About a dozen years later, Miss Patty became interested in the Church.  As she met with the missionaries and got acquainted with the members in the ward, someone gave her the book Temples of The Church of Jesus Christ of Latter-day Saints.1  I found this book especially interesting.  I read the text and studied the photographs of the various temples and enjoyed it all very much.  Then I found a photograph of one temple in particular that looked strangely familiar.  As I examined the picture I thought that I had seen this building before.  I quickly dismissed this thought as nonsense, though, because I had never been to a temple, and for that matter, had not even known until very recently what a temple was.  So how could this temple in the photograph look familiar?  Then I read the caption.  It clearly identified this building as the Oakland Temple.  I realized then that there was no mistake about it.  I had seen this building before.  It was the very one I had examined and puzzled over all those years ago when I was wandering around Oakland in my idle time.  And to think that I had dismissed it as just another museum!

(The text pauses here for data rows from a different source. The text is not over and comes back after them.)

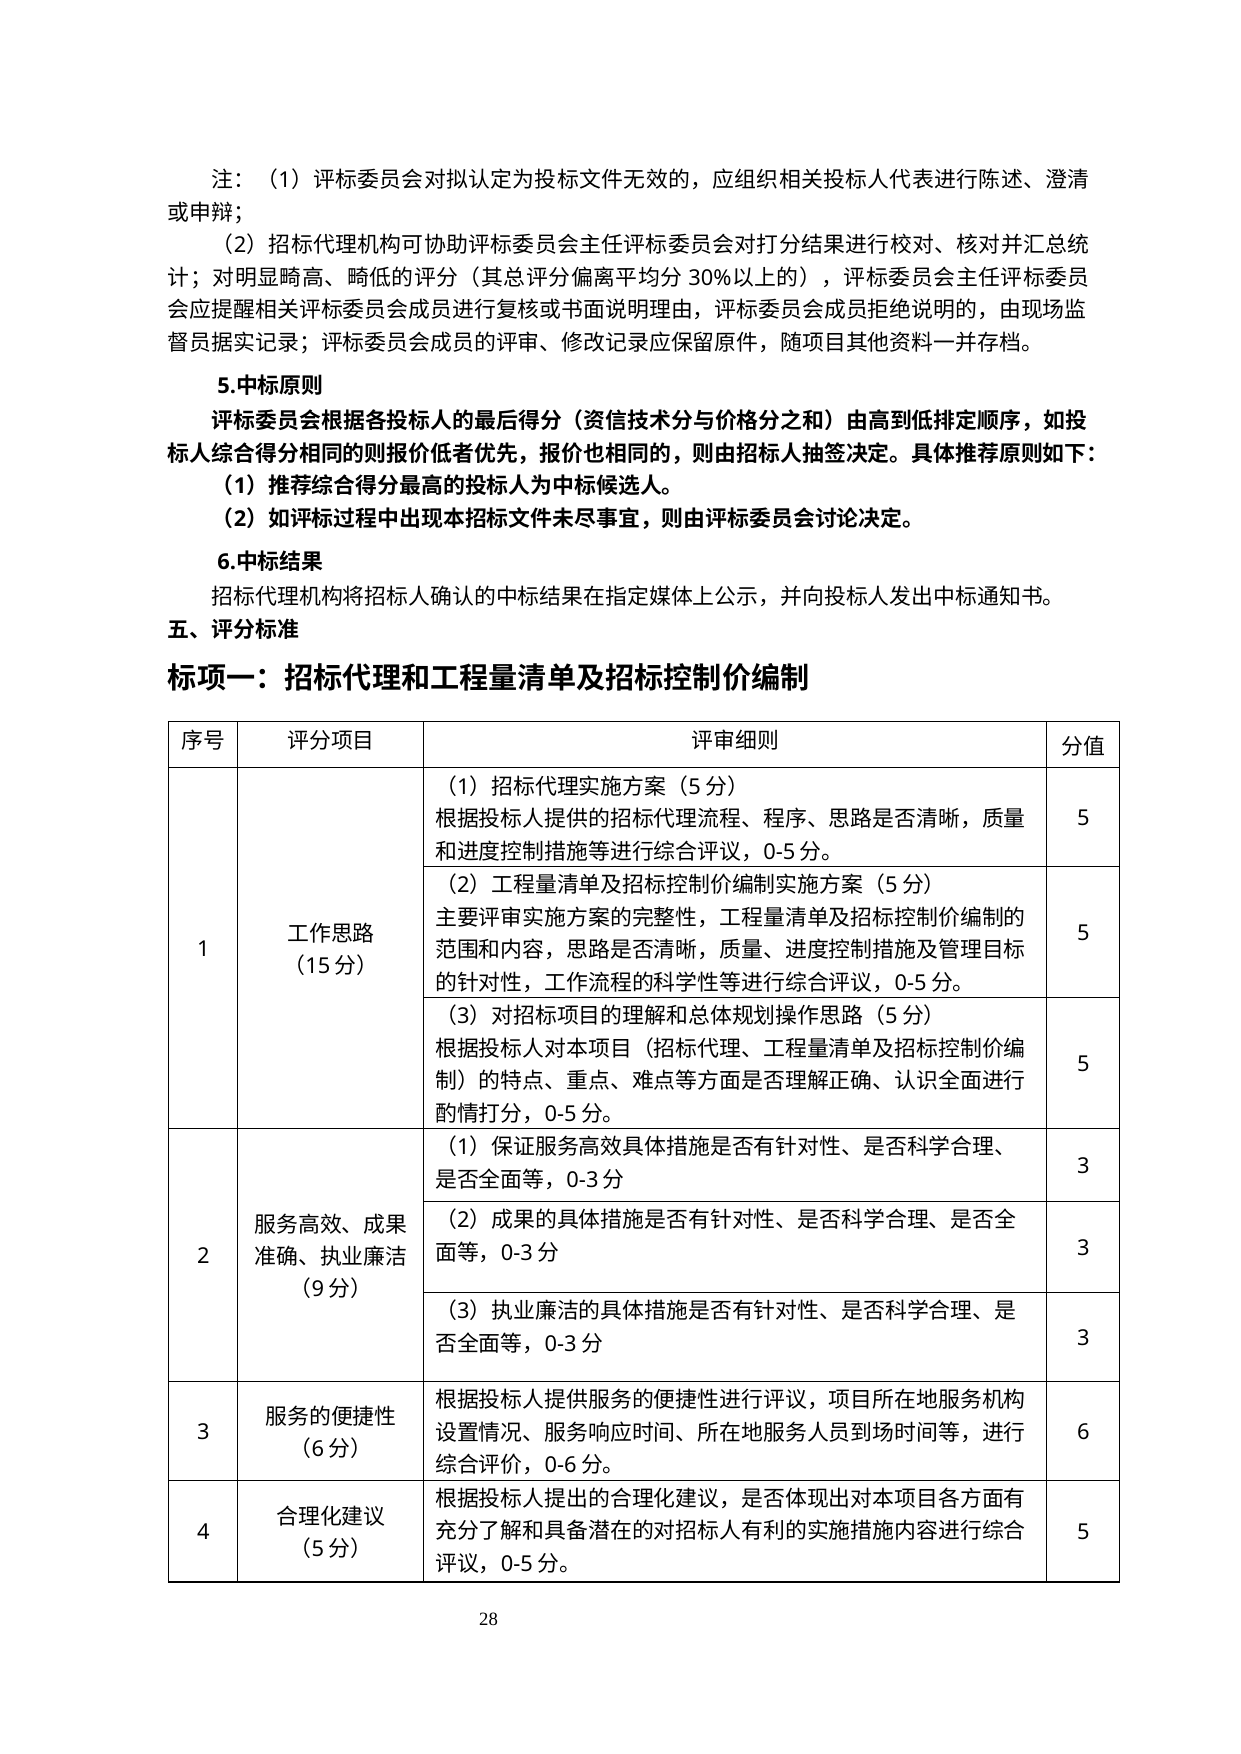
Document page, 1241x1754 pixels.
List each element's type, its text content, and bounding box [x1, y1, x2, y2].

table_cell 服务的便捷性（6分） [238, 1382, 423, 1479]
table_header 分值 [1047, 722, 1119, 767]
text 5.中标原则 [168, 357, 1090, 403]
table_cell 服务高效、成果准确、执业廉洁 （9分） [238, 1129, 423, 1381]
table_cell 5 [1047, 768, 1119, 866]
text 招标代理机构将招标人确认的中标结果在指定媒体上公示，并向投标人发出中标通知书。 [168, 579, 1090, 611]
table_cell （3）执业廉洁的具体措施是否有针对性、是否科学合理、是否全面等，0-3分 [424, 1293, 1046, 1381]
table_cell （2）工程量清单及招标控制价编制实施方案（5分） 主要评审实施方案的完整性，工程量清单及招标控制价编制的范围和内容，思路是否清晰，质量、进度控制措施及管理目标的针对性，工作流程的科学性等进行综合评议，0-5分。 [424, 867, 1046, 997]
table_cell 1 [169, 768, 237, 1128]
table_cell （1）招标代理实施方案（5分） 根据投标人提供的招标代理流程、程序、思路是否清晰，质量和进度控制措施等进行综合评议，0-5分。 [424, 768, 1046, 866]
text 评标委员会根据各投标人的最后得分（资信技术分与价格分之和）由高到低排定顺序，如投标人综合得分相同的则报价低者优先，报价也相同的，则由招标人抽签决定。具体推荐原则如下： [168, 403, 1090, 468]
table_cell 根据投标人提出的合理化建议，是否体现出对本项目各方面有充分了解和具备潜在的对招标人有利的实施措施内容进行综合评议，0-5分。 [424, 1481, 1046, 1581]
table_cell （3）对招标项目的理解和总体规划操作思路（5分） 根据投标人对本项目（招标代理、工程量清单及招标控制价编制）的特点、重点、难点等方面是否理解正确、认识全面进行酌情打分，0-5分。 [424, 998, 1046, 1128]
table_cell 工作思路 （15分） [238, 768, 423, 1128]
text 五、评分标准 [168, 611, 1090, 644]
table_cell 4 [169, 1481, 237, 1581]
table_cell 5 [1047, 1481, 1119, 1581]
table_header 序号 [169, 722, 237, 767]
table_cell 合理化建议 （5分） [238, 1481, 423, 1581]
table_cell 3 [1047, 1129, 1119, 1201]
table_cell （2）成果的具体措施是否有针对性、是否科学合理、是否全面等，0-3分 [424, 1202, 1046, 1292]
table_cell 6 [1047, 1382, 1119, 1479]
text 6.中标结果 [168, 533, 1090, 579]
text 注：（1）评标委员会对拟认定为投标文件无效的，应组织相关投标人代表进行陈述、澄清或申辩； [168, 162, 1090, 227]
text （1）推荐综合得分最高的投标人为中标候选人。 [168, 468, 1090, 500]
table_cell 3 [1047, 1202, 1119, 1292]
table_header 评分项目 [238, 722, 423, 767]
table_cell 2 [169, 1129, 237, 1381]
text 标项一：招标代理和工程量清单及招标控制价编制 [168, 644, 1090, 709]
table_header 评审细则 [424, 722, 1046, 767]
table_cell 3 [1047, 1293, 1119, 1381]
text （2）招标代理机构可协助评标委员会主任评标委员会对打分结果进行校对、核对并汇总统计；对明显畸高、畸低的评分（其总评分偏离平均分30%以上的），评标委员会主任评标委员会应提醒相关评标委员会成员进行复核或书面说明理由，评标委员会成员拒绝说明的，由现场监督员据实记录；评标委员会成员的评审、修改记录应保留原件，随项目其他资料一并存档。 [168, 227, 1090, 357]
table_cell 5 [1047, 867, 1119, 997]
table_cell 5 [1047, 998, 1119, 1128]
table_cell 3 [169, 1382, 237, 1479]
table_cell 根据投标人提供服务的便捷性进行评议，项目所在地服务机构设置情况、服务响应时间、所在地服务人员到场时间等，进行综合评价，0-6分。 [424, 1382, 1046, 1479]
table_cell （1）保证服务高效具体措施是否有针对性、是否科学合理、是否全面等，0-3分 [424, 1129, 1046, 1201]
text （2）如评标过程中出现本招标文件未尽事宜，则由评标委员会讨论决定。 [168, 500, 1090, 533]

About a dozen years after that, my son James attended Brigham Young University for a year and then reported to the Missionary Training Center to start his mission.  Miss Patty decided that since she had brought him to BYU, I should bring him to the MTC.  I arrived in Salt Lake City by air a day in advance of James’ reporting date.  This enabled me to experience what I had missed years earlier when I had not ridden the California Zephyr to Salt Lake City.

First I experienced the famous Mormon hospitality that welcomes everyone.  We stayed at the home of Elder Steve Snyder and his wife and new baby.  Elder Snyder had spent seven months as a missionary in our ward and had taught the discussions to my younger children.  Later, he returned to attend our family’s sealing in the new Boston Temple.  It was good to see him again, as well as meet his wife and daughter.  That day, Elder and Sister Snyder took us on a tour of Salt Lake City.  At long last I got to see Church Headquarters, something I had not even known existed many years earlier.  We also got to see Elder Chet Brooks again, one of the first missionaries that Miss Patty had met with when she became interested in the Church.  Elder Brooks introduced us to his wife and three sons.  Furthermore, over my strenuous objections, he insisted on taking us out to dinner in downtown Salt Lake City, despite having his own family to feed.  More of that famous Mormon hospitality!

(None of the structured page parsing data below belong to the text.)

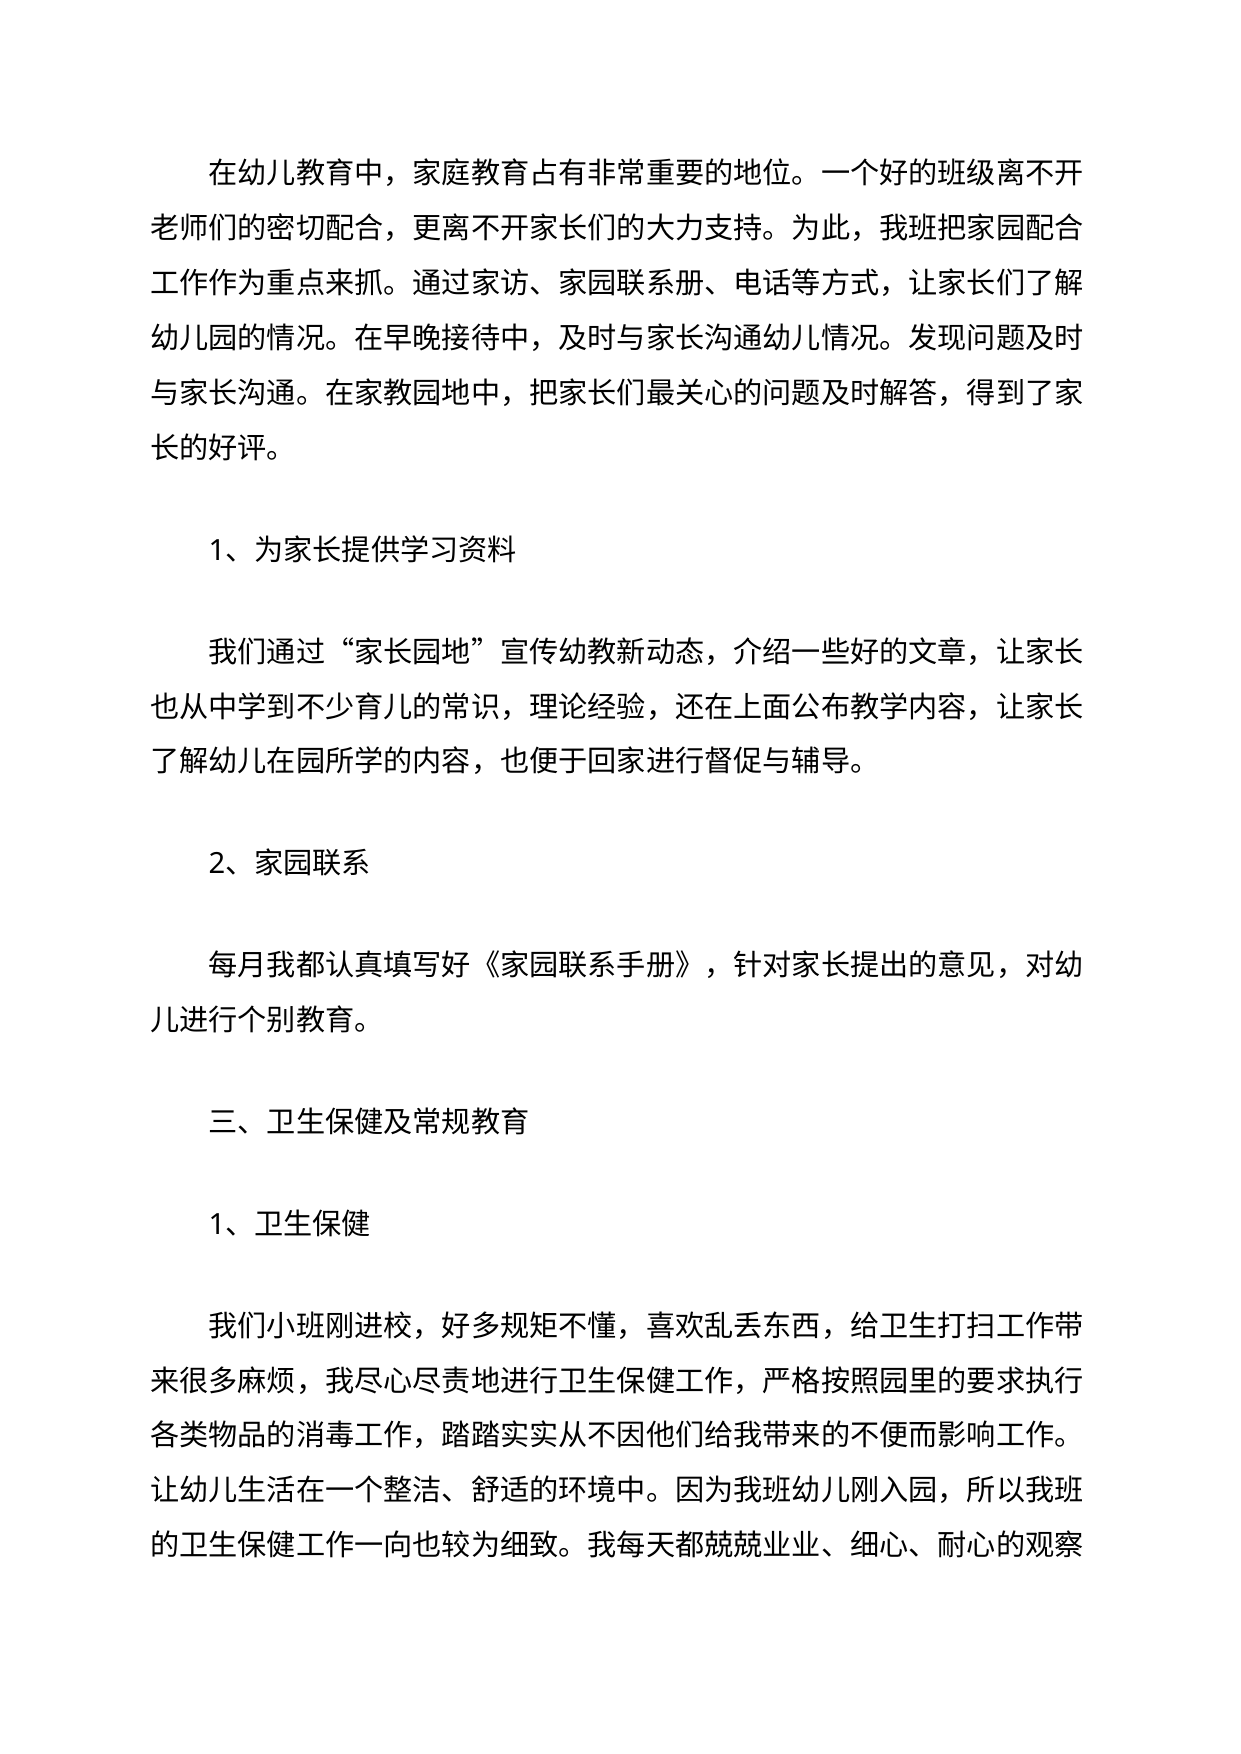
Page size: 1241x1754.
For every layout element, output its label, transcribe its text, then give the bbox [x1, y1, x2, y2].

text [150, 1302, 1090, 1564]
text 1、为家长提供学习资料 [150, 526, 1090, 569]
text 每月我都认真填写好《家园联系手册》，针对家长提出的意见，对幼儿进行个别教育。 [150, 942, 1090, 1039]
text 在幼儿教育中，家庭教育占有非常重要的地位。一个好的班级离不开老师们的密切配合，更离不开家长们的大力支持。为此，我班把家园配合工作作为重点来抓。通过家访、家园联系册、电话等方式，让家长们了解幼儿园的情况。在早晚接待中，及时与家长沟通幼儿情况。发现问题及时与家长沟通。在家教园地中，把家长们最关心的问题及时解答，得到了家长的好评。 [150, 150, 1090, 467]
text 我们通过“家长园地”宣传幼教新动态，介绍一些好的文章，让家长也从中学到不少育儿的常识，理论经验，还在上面公布教学内容，让家长了解幼儿在园所学的内容，也便于回家进行督促与辅导。 [150, 628, 1090, 780]
text 2、家园联系 [150, 840, 1090, 882]
text 1、卫生保健 [150, 1200, 1090, 1243]
text 三、卫生保健及常规教育 [150, 1098, 1090, 1141]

The following morning, James gave me a guided tour of the BYU campus.  I had heard of BYU before, although I knew almost nothing about it, and it wouldn’t have meant anything to me at the time anyway.  With a son enrolled there, however, BYU came to mean a great deal to me.  That afternoon, the Snyders and I delivered James to the MTC.  This was also new to me, of course, and like BYU, it meant something to me because my son was enrolled there.

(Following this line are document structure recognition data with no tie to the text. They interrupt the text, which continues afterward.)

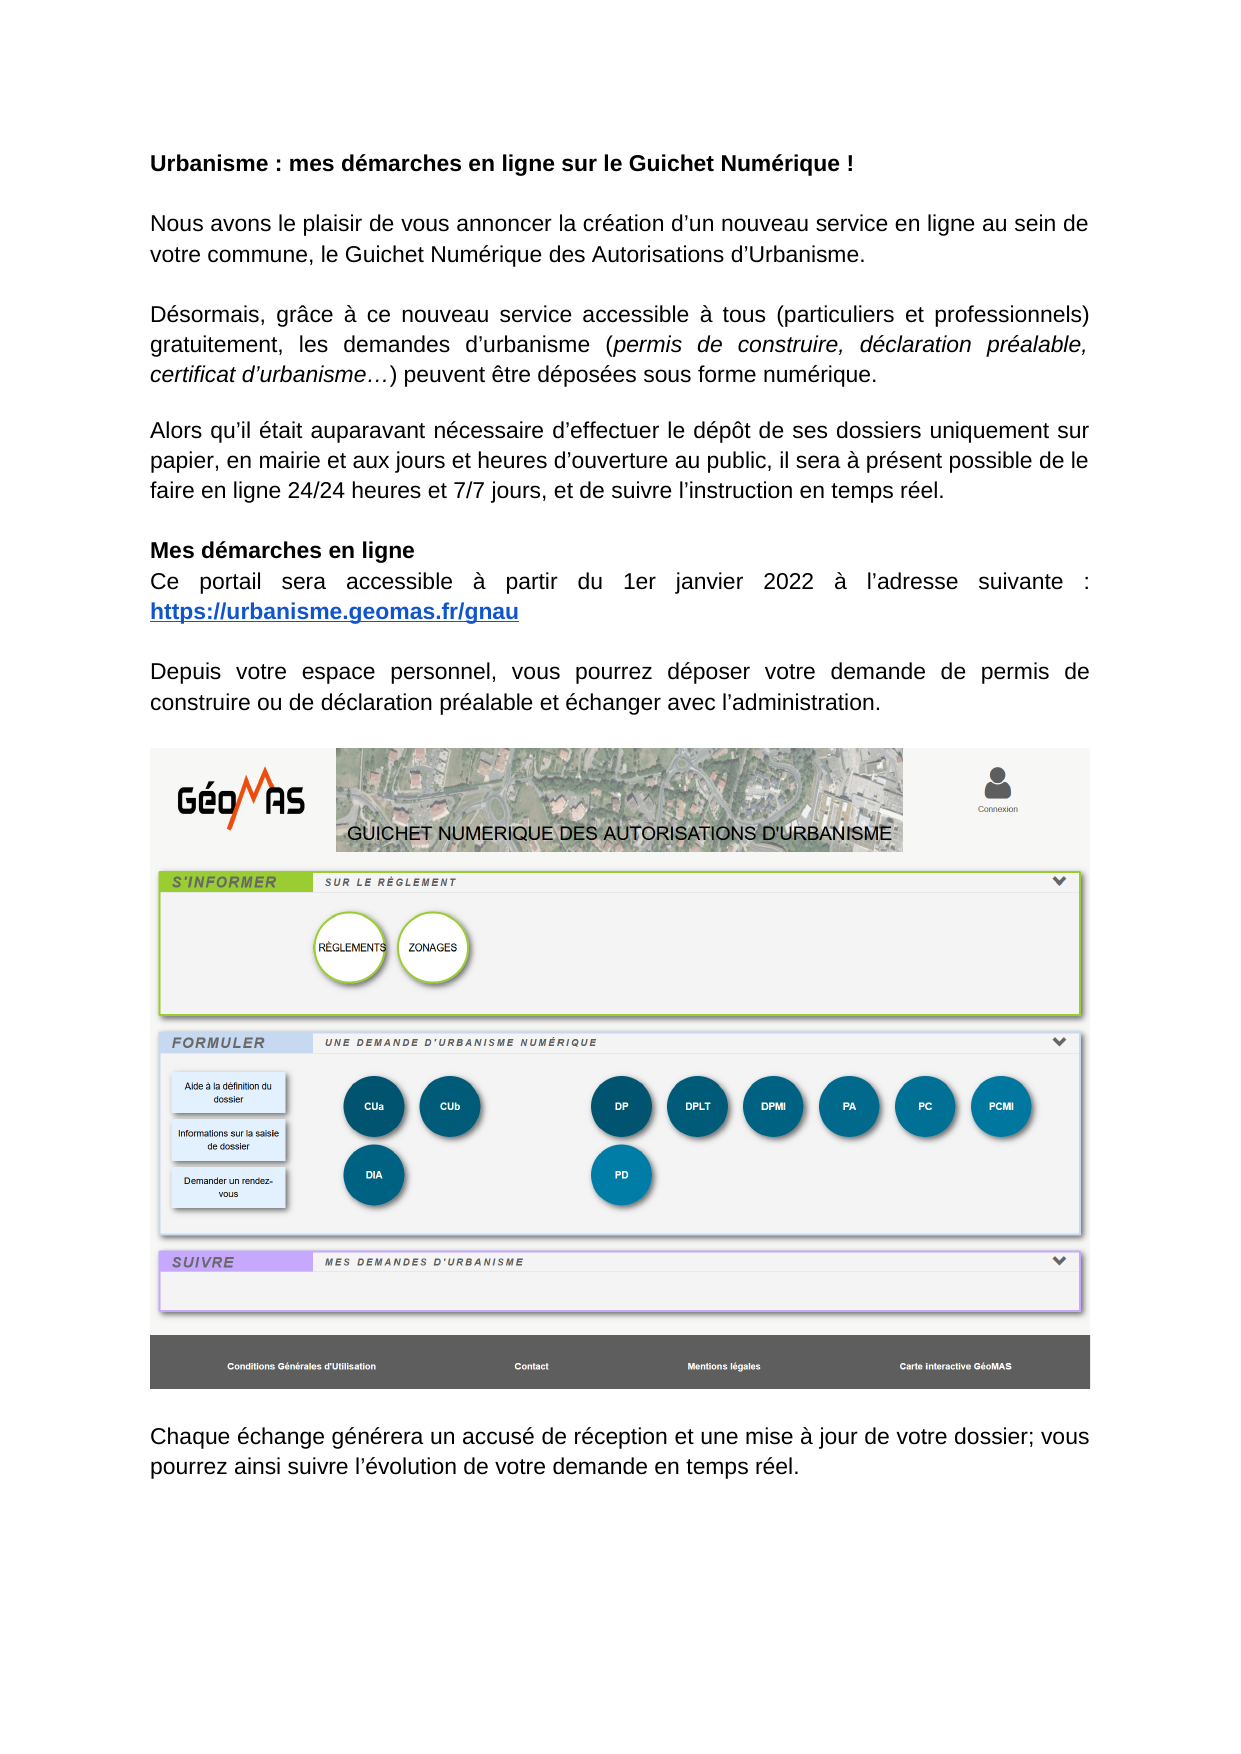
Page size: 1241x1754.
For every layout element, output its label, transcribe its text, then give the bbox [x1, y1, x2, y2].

text Urbanisme : mes démarches en ligne sur le Guichet Numérique ! [150, 150, 1090, 176]
text Ce portail sera accessible à partir du 1er janvier 2022 à l’adresse suivante : https://urbanisme.geomas.fr/gnau [150, 568, 1090, 624]
text Alors qu’il était auparavant nécessaire d’effectuer le dépôt de ses dossiers uniquement sur papier, en mairie et aux jours et heures d’ouverture au public, il sera à présent possible de le faire en ligne 24/24 heures et 7/7 jours, et de suivre l’instruction en temps réel. [150, 417, 1090, 503]
text Chaque échange générera un accusé de réception et une mise à jour de votre dossier; vous pourrez ainsi suivre l’évolution de votre demande en temps réel. [150, 1423, 1090, 1479]
text Désormais, grâce à ce nouveau service accessible à tous (particuliers et professionnels) gratuitement, les demandes d’urbanisme (permis de construire, déclaration préalable, certificat d’urbanisme…) peuvent être déposées sous forme numérique. [150, 301, 1090, 388]
picture [150, 748, 1091, 1389]
text Depuis votre espace personnel, vous pourrez déposer votre demande de permis de construire ou de déclaration préalable et échanger avec l’administration. [150, 658, 1090, 715]
text Nous avons le plaisir de vous annoncer la création d’un nouveau service en ligne au sein de votre commune, le Guichet Numérique des Autorisations d’Urbanisme. [150, 210, 1090, 267]
text Mes démarches en ligne [150, 537, 1090, 564]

These events lay far in the future, however, when I was packing my bags aboard the Comet.  Furthermore, they were completely unpredictable.  All I had planned to do was embark on a railroad journey across the United States so that I could see more of my own country.  Little did I realize that by missing the train, and in Oakland by missing the temple, the seeds of curiosity were sown.  Years later, I would become interested in Church Headquarters and the temples in part because I had previously missed out on them.  In this way did an invisible power within the Church work “to bring it forth out of obscurity and out of darkness” (D&C 1:30) to my unenlightened mind and unseeing eye.


1 Salt Lake City: Corporation of the President of The Church of Jesus Christ of Latter-day Saints, 1988.